Super interesting…I was under the impression that the PR of your own webpage didn’t really matter, unless you were selling links or planning to flip your domain. I didn’t think it affected rankings of that specific page. But apparently it does…you can go out and rip of other people’s content, and as long as your PR is higher than theirs, you’ll rank for it!
Crazy.
Check out some of the case studies that Dan posted.
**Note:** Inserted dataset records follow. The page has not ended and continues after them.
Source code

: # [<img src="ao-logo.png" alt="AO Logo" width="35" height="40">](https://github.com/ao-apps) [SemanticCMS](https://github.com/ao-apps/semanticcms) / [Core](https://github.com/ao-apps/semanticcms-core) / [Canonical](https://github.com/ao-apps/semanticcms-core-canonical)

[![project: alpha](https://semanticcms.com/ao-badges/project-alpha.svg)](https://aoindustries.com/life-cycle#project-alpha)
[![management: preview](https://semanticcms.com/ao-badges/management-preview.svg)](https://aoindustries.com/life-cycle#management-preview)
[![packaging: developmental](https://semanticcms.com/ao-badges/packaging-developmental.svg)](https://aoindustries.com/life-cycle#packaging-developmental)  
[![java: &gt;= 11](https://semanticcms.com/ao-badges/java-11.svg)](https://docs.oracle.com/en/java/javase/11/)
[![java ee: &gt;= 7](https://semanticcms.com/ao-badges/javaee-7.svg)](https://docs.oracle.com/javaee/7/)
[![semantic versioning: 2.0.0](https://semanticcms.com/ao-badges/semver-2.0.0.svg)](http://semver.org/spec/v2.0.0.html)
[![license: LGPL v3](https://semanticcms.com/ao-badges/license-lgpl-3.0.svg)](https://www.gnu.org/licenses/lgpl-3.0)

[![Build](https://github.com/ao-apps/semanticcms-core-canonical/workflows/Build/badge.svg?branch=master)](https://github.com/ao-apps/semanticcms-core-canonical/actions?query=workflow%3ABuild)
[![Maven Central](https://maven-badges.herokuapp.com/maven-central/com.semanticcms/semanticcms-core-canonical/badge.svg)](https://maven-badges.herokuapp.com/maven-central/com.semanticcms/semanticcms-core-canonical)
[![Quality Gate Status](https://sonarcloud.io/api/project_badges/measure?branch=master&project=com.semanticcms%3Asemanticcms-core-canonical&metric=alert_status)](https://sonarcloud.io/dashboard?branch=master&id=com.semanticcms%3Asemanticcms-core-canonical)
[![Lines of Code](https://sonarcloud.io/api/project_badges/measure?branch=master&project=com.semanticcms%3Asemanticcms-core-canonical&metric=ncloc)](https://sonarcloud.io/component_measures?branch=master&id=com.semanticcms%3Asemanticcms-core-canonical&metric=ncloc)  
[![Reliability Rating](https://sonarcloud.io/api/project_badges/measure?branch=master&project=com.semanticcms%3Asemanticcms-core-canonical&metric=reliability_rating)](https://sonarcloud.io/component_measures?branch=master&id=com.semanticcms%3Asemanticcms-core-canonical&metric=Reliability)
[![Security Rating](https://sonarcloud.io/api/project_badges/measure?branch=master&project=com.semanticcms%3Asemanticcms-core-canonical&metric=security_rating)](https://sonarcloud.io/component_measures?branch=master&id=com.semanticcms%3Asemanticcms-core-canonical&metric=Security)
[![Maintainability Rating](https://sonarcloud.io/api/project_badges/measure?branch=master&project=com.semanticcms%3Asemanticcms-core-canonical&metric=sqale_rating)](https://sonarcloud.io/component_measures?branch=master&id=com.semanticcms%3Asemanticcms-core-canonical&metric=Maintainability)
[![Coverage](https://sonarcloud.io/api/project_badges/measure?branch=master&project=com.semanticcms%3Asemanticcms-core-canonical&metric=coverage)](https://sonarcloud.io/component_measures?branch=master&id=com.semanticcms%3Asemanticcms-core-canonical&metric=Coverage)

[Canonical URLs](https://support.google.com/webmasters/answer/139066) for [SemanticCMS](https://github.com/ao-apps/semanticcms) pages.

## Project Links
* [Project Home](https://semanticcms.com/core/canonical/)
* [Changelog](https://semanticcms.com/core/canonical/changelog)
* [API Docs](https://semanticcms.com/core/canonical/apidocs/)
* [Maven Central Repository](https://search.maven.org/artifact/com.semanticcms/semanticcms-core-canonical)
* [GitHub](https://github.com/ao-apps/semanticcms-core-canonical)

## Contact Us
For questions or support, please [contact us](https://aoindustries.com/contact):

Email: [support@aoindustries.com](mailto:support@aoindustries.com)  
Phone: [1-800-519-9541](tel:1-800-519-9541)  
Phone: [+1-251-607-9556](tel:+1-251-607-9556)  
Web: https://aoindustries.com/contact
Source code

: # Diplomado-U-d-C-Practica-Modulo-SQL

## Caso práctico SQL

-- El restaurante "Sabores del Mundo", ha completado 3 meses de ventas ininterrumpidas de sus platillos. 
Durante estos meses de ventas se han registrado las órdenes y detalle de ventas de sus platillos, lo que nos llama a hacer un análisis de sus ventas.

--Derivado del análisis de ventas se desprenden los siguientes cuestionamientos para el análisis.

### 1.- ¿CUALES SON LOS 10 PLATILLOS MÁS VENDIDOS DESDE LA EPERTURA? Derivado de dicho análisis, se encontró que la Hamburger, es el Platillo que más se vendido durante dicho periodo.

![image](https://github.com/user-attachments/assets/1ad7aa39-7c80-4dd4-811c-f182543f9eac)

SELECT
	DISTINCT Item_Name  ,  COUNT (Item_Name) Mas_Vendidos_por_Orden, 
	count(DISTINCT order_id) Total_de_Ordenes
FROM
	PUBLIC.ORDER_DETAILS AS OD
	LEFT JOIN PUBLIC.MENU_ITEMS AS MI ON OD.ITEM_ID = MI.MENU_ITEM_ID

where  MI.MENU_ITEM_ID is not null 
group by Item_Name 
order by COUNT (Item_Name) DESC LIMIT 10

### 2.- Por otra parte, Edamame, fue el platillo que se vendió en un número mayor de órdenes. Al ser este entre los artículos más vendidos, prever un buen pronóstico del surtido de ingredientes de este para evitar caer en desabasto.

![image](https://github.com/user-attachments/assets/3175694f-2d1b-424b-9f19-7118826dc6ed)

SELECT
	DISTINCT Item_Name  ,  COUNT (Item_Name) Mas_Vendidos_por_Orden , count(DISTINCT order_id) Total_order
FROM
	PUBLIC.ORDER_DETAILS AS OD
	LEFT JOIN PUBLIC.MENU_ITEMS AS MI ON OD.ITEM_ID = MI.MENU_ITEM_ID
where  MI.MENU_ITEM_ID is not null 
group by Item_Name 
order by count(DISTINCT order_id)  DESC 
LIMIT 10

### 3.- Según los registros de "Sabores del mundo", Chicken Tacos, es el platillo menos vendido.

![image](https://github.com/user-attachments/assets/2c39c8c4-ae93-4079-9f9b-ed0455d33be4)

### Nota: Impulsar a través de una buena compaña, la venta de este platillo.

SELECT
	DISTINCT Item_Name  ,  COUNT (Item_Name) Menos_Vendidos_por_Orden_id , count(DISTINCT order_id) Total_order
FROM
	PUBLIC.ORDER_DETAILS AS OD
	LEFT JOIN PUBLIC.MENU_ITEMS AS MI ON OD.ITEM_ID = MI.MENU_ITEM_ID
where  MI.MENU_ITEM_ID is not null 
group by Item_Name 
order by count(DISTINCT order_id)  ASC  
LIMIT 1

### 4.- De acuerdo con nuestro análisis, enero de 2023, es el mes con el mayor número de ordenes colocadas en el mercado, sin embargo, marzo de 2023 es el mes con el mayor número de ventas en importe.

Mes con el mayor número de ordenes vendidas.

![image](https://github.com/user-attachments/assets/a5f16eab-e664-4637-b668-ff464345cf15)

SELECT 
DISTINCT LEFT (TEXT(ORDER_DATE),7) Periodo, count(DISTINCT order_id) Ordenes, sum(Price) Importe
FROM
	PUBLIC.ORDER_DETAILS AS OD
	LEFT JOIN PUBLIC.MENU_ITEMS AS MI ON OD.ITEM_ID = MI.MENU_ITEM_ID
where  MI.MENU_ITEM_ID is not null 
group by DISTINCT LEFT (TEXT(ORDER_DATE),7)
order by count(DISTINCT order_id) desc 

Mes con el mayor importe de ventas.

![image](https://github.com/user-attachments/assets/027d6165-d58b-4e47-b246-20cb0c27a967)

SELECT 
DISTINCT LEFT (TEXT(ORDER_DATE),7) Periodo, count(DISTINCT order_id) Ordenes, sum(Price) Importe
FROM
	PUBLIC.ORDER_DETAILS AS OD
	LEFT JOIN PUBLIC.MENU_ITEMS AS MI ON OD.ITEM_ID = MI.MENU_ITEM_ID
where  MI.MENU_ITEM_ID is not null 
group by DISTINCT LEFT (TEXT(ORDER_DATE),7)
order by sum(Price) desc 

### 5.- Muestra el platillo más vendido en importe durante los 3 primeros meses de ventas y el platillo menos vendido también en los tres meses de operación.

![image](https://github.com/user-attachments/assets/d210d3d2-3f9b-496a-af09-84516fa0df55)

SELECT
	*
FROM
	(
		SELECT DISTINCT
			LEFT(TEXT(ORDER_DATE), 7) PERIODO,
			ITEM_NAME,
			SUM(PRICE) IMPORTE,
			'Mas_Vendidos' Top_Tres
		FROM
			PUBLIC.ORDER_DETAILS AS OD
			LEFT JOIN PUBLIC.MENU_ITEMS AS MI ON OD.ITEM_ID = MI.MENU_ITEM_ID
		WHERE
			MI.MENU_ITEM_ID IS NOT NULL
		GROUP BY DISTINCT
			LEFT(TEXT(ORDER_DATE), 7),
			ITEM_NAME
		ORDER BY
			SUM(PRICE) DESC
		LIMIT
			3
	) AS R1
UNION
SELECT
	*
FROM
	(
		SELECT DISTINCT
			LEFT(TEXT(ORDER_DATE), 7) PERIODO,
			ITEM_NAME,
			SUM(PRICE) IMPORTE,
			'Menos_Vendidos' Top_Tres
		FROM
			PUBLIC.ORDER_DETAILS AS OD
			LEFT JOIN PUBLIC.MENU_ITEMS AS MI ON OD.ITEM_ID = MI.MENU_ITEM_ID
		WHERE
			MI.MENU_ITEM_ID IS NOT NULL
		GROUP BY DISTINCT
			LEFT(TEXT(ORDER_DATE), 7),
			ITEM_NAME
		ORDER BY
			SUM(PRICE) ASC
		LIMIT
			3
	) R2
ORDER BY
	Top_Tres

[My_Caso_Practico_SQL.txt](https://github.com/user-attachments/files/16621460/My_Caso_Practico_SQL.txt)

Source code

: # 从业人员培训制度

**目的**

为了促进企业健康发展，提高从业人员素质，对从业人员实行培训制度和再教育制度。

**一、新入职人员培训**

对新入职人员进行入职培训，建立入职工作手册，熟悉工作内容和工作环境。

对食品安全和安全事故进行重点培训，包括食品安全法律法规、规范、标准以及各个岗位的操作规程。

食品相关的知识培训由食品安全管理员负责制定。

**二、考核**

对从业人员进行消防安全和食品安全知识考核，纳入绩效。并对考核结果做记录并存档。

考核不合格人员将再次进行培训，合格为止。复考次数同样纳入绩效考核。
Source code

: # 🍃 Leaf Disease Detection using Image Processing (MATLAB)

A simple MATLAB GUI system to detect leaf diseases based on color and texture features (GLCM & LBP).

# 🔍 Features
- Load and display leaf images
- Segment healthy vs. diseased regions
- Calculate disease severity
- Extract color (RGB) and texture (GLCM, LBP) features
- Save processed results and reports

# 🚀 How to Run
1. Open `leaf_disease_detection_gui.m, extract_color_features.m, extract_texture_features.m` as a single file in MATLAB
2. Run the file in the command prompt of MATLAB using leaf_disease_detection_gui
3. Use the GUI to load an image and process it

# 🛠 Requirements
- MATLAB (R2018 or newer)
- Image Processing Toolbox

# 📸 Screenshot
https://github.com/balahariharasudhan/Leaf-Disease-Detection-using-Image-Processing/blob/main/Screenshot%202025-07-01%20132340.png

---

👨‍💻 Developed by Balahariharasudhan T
The good thing is, you can take measures to prevent this “hijack” from happening to your own content/pages:
- Canonicalisation – set rel=”canonical” in your HTML header; you can also protect documents like PDFs
- Authorship – have an author box for each article
- Internal Links – use complete URLs, not relative URLs when linking internally. I have a habit of using relative URLs because I figure if I ever need to move my site to another domain, all the links will work out-of-the-box. Well I guess I won’t be doing this anymore!
- Content Monitoring – use services like Google Alerts and Copyscape to be notified if your brand is mentioned online, then you can contact the site that stole your content and request it to be removed, or a link back to your site
Prediction: Anchor Text is Dying…And Will Be Replaced by Co-citation
This is super cool. Rand Fishkin (it’s really just a coincidence that he’s the subject of the prior article I talked about) gives examples of relatively competitive keyword phrases and find sites and brands that are ranking without appearing to target the keyword, meaning that keyword isn’t in the title tag. It’s barely even on the page. It doesn’t seem to be something that they’re going after. They’re not getting much anchor text for it.
My eyes are definitely open to the importance of using keywords and brand names inside of social media posts. I had no idea Google was this clever. Dang.